Mr. Safronov didn’t reply to a number of requests for remark. A 2018 treatise written by Aleksei Valerievich Safronov titled “One Hundred Years of GRU Navy Intelligence” explains the importance of the bat within the seal of the GRU.

“A method or one other, the bat is an emblem that unites all energetic and retired intelligence officers; it’s a image of unity and exclusivity,” Safronov wrote. “And, normally, it doesn’t matter who we’re speaking about – a secret GRU agent someplace within the military or a sniper in any of the particular forces brigades. All of them did and are doing one essential and accountable factor.”

It’s unclear what position Mr. Safronov performs or performed within the GRU, but it surely appears seemingly the navy intelligence company would have exploited his appreciable technical abilities, information and connections on the Russian cybercrime boards.

Looking out on Safronov’s area uposter[.]ru in Constella Intelligence reveals that this area was utilized in 2022 to register an account at a well-liked Spanish-language dialogue discussion board devoted to serving to candidates put together for a profession within the Guardia Civil, one in all Spain’s two nationwide police forces. Pivoting on that Russian IP in Constella exhibits three different accounts had been created on the similar Spanish consumer discussion board across the similar date.

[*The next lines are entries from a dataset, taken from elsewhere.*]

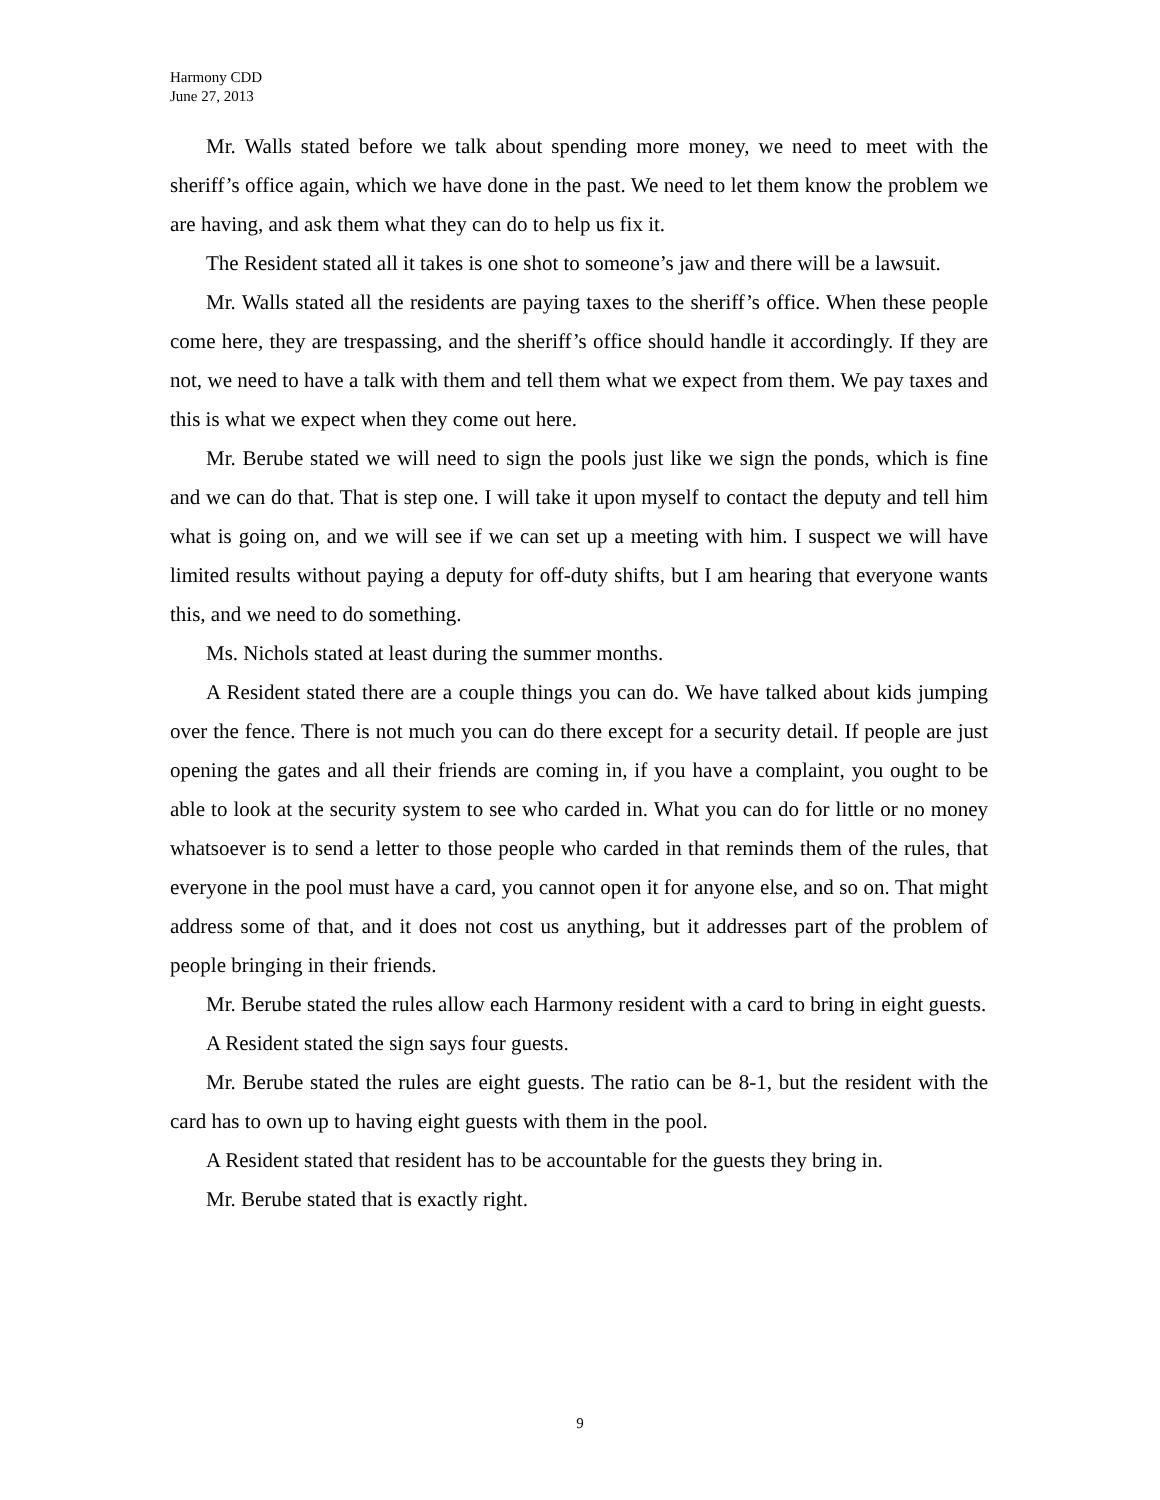Harmony CDD
June 27, 2013
Mr. Walls stated before we talk about spending more money, we need to meet with the sheriff’s office again, which we have done in the past. We need to let them know the problem we are having, and ask them what they can do to help us fix it.
The Resident stated all it takes is one shot to someone’s jaw and there will be a lawsuit.
Mr. Walls stated all the residents are paying taxes to the sheriff’s office. When these people come here, they are trespassing, and the sheriff’s office should handle it accordingly. If they are not, we need to have a talk with them and tell them what we expect from them. We pay taxes and this is what we expect when they come out here.
Mr. Berube stated we will need to sign the pools just like we sign the ponds, which is fine and we can do that. That is step one. I will take it upon myself to contact the deputy and tell him what is going on, and we will see if we can set up a meeting with him. I suspect we will have limited results without paying a deputy for off-duty shifts, but I am hearing that everyone wants this, and we need to do something.
Ms. Nichols stated at least during the summer months.
A Resident stated there are a couple things you can do. We have talked about kids jumping over the fence. There is not much you can do there except for a security detail. If people are just opening the gates and all their friends are coming in, if you have a complaint, you ought to be able to look at the security system to see who carded in. What you can do for little or no money whatsoever is to send a letter to those people who carded in that reminds them of the rules, that everyone in the pool must have a card, you cannot open it for anyone else, and so on. That might address some of that, and it does not cost us anything, but it addresses part of the problem of people bringing in their friends.
Mr. Berube stated the rules allow each Harmony resident with a card to bring in eight guests.
A Resident stated the sign says four guests.
Mr. Berube stated the rules are eight guests. The ratio can be 8-1, but the resident with the card has to own up to having eight guests with them in the pool.
A Resident stated that resident has to be accountable for the guests they bring in.
Mr. Berube stated that is exactly right.
9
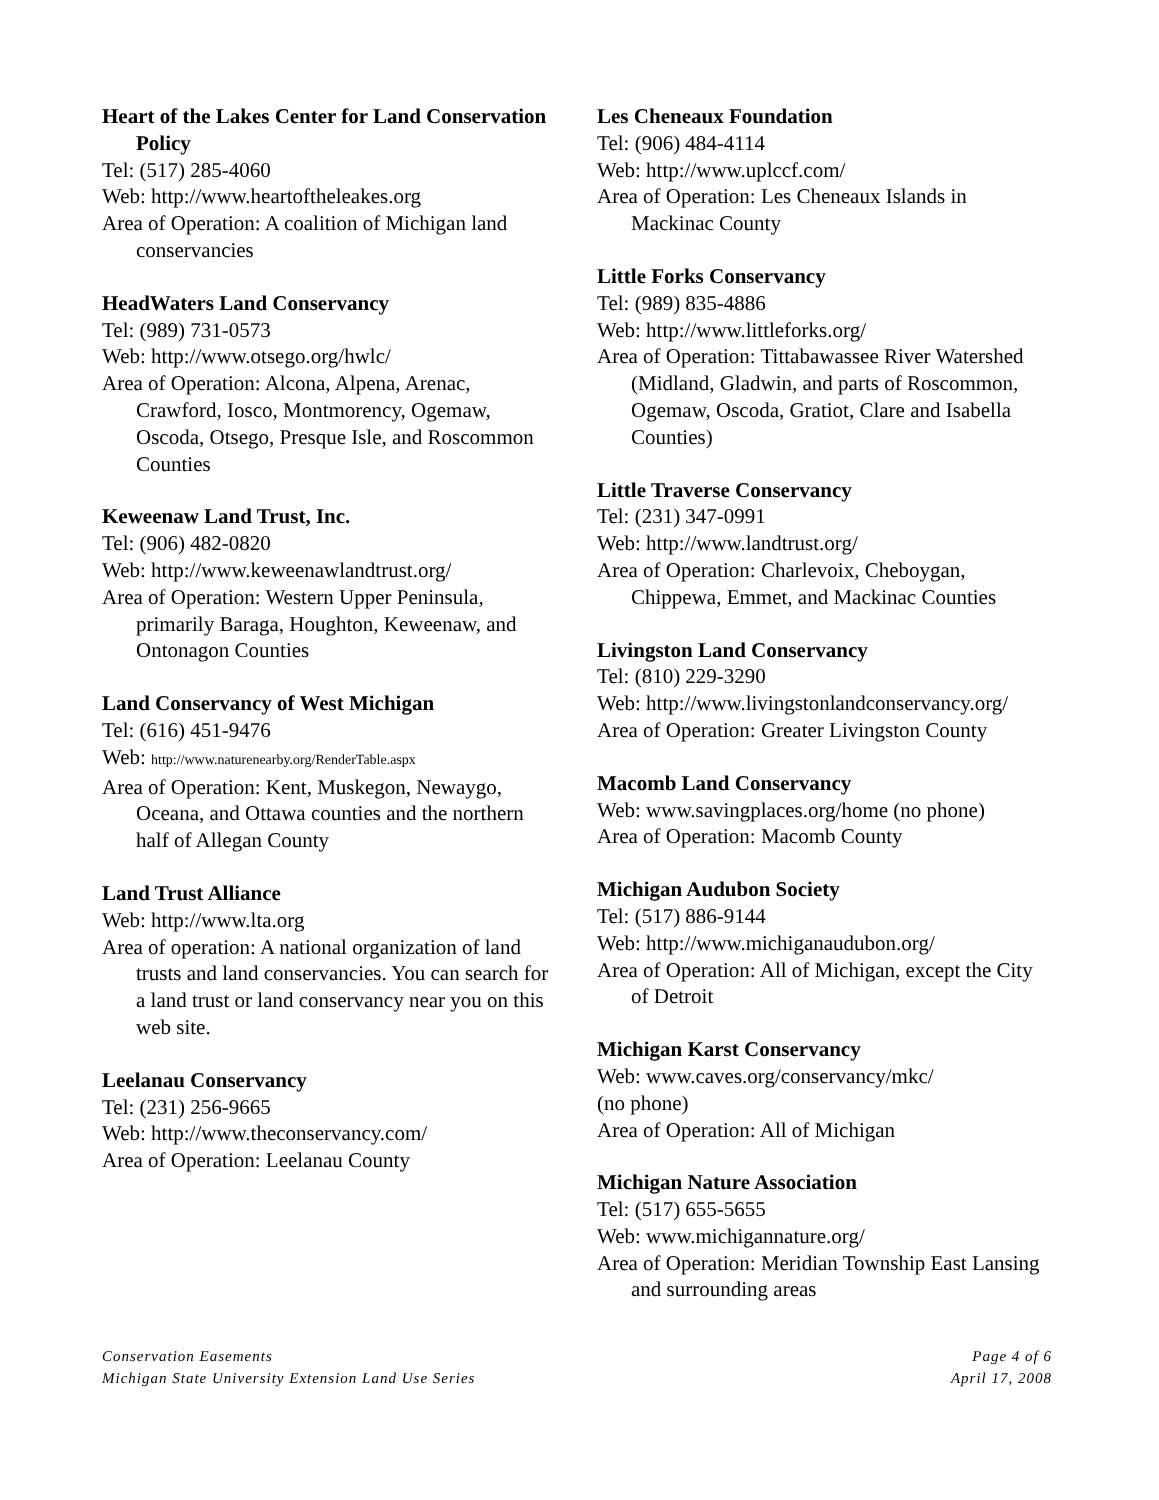Heart of the Lakes Center for Land Conservation Policy
Tel: (517) 285-4060
Web: http://www.heartoftheleakes.org
Area of Operation: A coalition of Michigan land conservancies
HeadWaters Land Conservancy
Tel: (989) 731-0573
Web: http://www.otsego.org/hwlc/
Area of Operation: Alcona, Alpena, Arenac, Crawford, Iosco, Montmorency, Ogemaw, Oscoda, Otsego, Presque Isle, and Roscommon Counties
Keweenaw Land Trust, Inc.
Tel: (906) 482-0820
Web: http://www.keweenawlandtrust.org/
Area of Operation: Western Upper Peninsula, primarily Baraga, Houghton, Keweenaw, and Ontonagon Counties
Land Conservancy of West Michigan
Tel: (616) 451-9476
Web: http://www.naturenearby.org/RenderTable.aspx
Area of Operation: Kent, Muskegon, Newaygo, Oceana, and Ottawa counties and the northern half of Allegan County
Land Trust Alliance
Web: http://www.lta.org
Area of operation: A national organization of land trusts and land conservancies. You can search for a land trust or land conservancy near you on this web site.
Leelanau Conservancy
Tel: (231) 256-9665
Web: http://www.theconservancy.com/
Area of Operation: Leelanau County
Les Cheneaux Foundation
Tel: (906) 484-4114
Web: http://www.uplccf.com/
Area of Operation: Les Cheneaux Islands in Mackinac County
Little Forks Conservancy
Tel: (989) 835-4886
Web: http://www.littleforks.org/
Area of Operation: Tittabawassee River Watershed (Midland, Gladwin, and parts of Roscommon, Ogemaw, Oscoda, Gratiot, Clare and Isabella Counties)
Little Traverse Conservancy
Tel: (231) 347-0991
Web: http://www.landtrust.org/
Area of Operation: Charlevoix, Cheboygan, Chippewa, Emmet, and Mackinac Counties
Livingston Land Conservancy
Tel: (810) 229-3290
Web: http://www.livingstonlandconservancy.org/
Area of Operation: Greater Livingston County
Macomb Land Conservancy
Web: www.savingplaces.org/home (no phone)
Area of Operation: Macomb County
Michigan Audubon Society
Tel: (517) 886-9144
Web: http://www.michiganaudubon.org/
Area of Operation: All of Michigan, except the City of Detroit
Michigan Karst Conservancy
Web: www.caves.org/conservancy/mkc/
(no phone)
Area of Operation: All of Michigan
Michigan Nature Association
Tel: (517) 655-5655
Web: www.michigannature.org/
Area of Operation: Meridian Township East Lansing and surrounding areas
Conservation Easements
Michigan State University Extension Land Use Series
Page 4 of 6
April 17, 2008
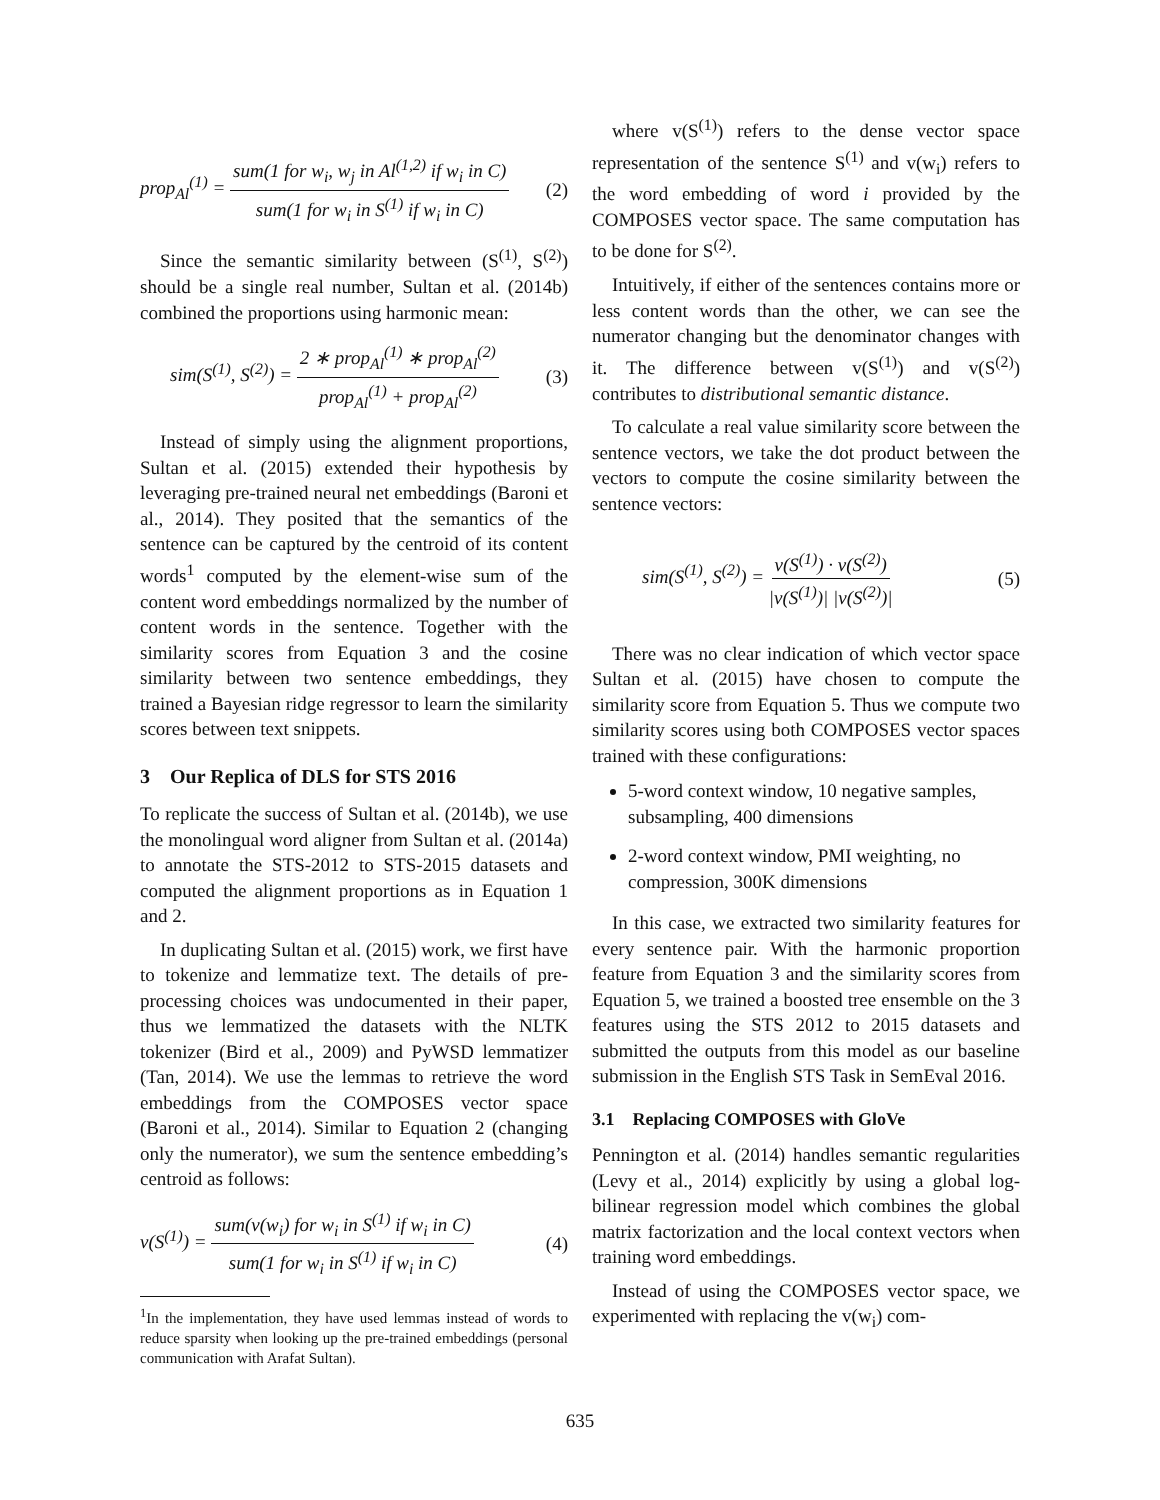prop<sub>Al</sub><sup>(1)</sup> = sum(1 for w<sub>i</sub>, w<sub>j</sub> in Al<sup>(1,2)</sup> if w<sub>i</sub> in C) sum(1 for w<sub>i</sub> in S<sup>(1)</sup> if w<sub>i</sub> in C) (2)
Since the semantic similarity between (S<sup>(1)</sup>, S<sup>(2)</sup>) should be a single real number, Sultan et al. (2014b) combined the proportions using harmonic mean:
sim(S<sup>(1)</sup>, S<sup>(2)</sup>) = 2 ∗ prop<sub>Al</sub><sup>(1)</sup> ∗ prop<sub>Al</sub><sup>(2)</sup> prop<sub>Al</sub><sup>(1)</sup> + prop<sub>Al</sub><sup>(2)</sup> (3)
Instead of simply using the alignment proportions, Sultan et al. (2015) extended their hypothesis by leveraging pre-trained neural net embeddings (Baroni et al., 2014). They posited that the semantics of the sentence can be captured by the centroid of its content words<sup>1</sup> computed by the element-wise sum of the content word embeddings normalized by the number of content words in the sentence. Together with the similarity scores from Equation 3 and the cosine similarity between two sentence embeddings, they trained a Bayesian ridge regressor to learn the similarity scores between text snippets.
3 Our Replica of DLS for STS 2016
To replicate the success of Sultan et al. (2014b), we use the monolingual word aligner from Sultan et al. (2014a) to annotate the STS-2012 to STS-2015 datasets and computed the alignment proportions as in Equation 1 and 2.
In duplicating Sultan et al. (2015) work, we first have to tokenize and lemmatize text. The details of pre-processing choices was undocumented in their paper, thus we lemmatized the datasets with the NLTK tokenizer (Bird et al., 2009) and PyWSD lemmatizer (Tan, 2014). We use the lemmas to retrieve the word embeddings from the COMPOSES vector space (Baroni et al., 2014). Similar to Equation 2 (changing only the numerator), we sum the sentence embedding’s centroid as follows:
v(S<sup>(1)</sup>) = sum(v(w<sub>i</sub>) for w<sub>i</sub> in S<sup>(1)</sup> if w<sub>i</sub> in C) sum(1 for w<sub>i</sub> in S<sup>(1)</sup> if w<sub>i</sub> in C) (4)
<sup>1</sup> In the implementation, they have used lemmas instead of words to reduce sparsity when looking up the pre-trained embeddings (personal communication with Arafat Sultan).
where v(S<sup>(1)</sup>) refers to the dense vector space representation of the sentence S<sup>(1)</sup> and v(w<sub>i</sub>) refers to the word embedding of word i provided by the COMPOSES vector space. The same computation has to be done for S<sup>(2)</sup>.
Intuitively, if either of the sentences contains more or less content words than the other, we can see the numerator changing but the denominator changes with it. The difference between v(S<sup>(1)</sup>) and v(S<sup>(2)</sup>) contributes to distributional semantic distance.
To calculate a real value similarity score between the sentence vectors, we take the dot product between the vectors to compute the cosine similarity between the sentence vectors:
sim(S<sup>(1)</sup>, S<sup>(2)</sup>) = v(S<sup>(1)</sup>) · v(S<sup>(2)</sup>) |v(S<sup>(1)</sup>)| |v(S<sup>(2)</sup>)| (5)
There was no clear indication of which vector space Sultan et al. (2015) have chosen to compute the similarity score from Equation 5. Thus we compute two similarity scores using both COMPOSES vector spaces trained with these configurations:
5-word context window, 10 negative samples, subsampling, 400 dimensions
2-word context window, PMI weighting, no compression, 300K dimensions
In this case, we extracted two similarity features for every sentence pair. With the harmonic proportion feature from Equation 3 and the similarity scores from Equation 5, we trained a boosted tree ensemble on the 3 features using the STS 2012 to 2015 datasets and submitted the outputs from this model as our baseline submission in the English STS Task in SemEval 2016.
3.1 Replacing COMPOSES with GloVe
Pennington et al. (2014) handles semantic regularities (Levy et al., 2014) explicitly by using a global log-bilinear regression model which combines the global matrix factorization and the local context vectors when training word embeddings.
Instead of using the COMPOSES vector space, we experimented with replacing the v(w<sub>i</sub>) com-
635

Mark Rasch is a former cybercrime prosecutor for the U.S. Division of Justice who now serves as chief authorized officer for the New York cybersecurity agency Unit 221B. Rasch stated there has at all times been an in depth relationship between the GRU and the Russian hacker group, noting that within the early 2000s the GRU was soliciting hackers with the abilities essential to hack US banks with a view to procure funds to assist finance Russia’s struggle in Chechnya.

“The man is closely hooked into the Russian cyber group, and that’s helpful for intelligence companies,” Rasch stated. “He may have been infiltrating the group to watch it for the GRU. Or he may simply be a man carrying a navy uniform.”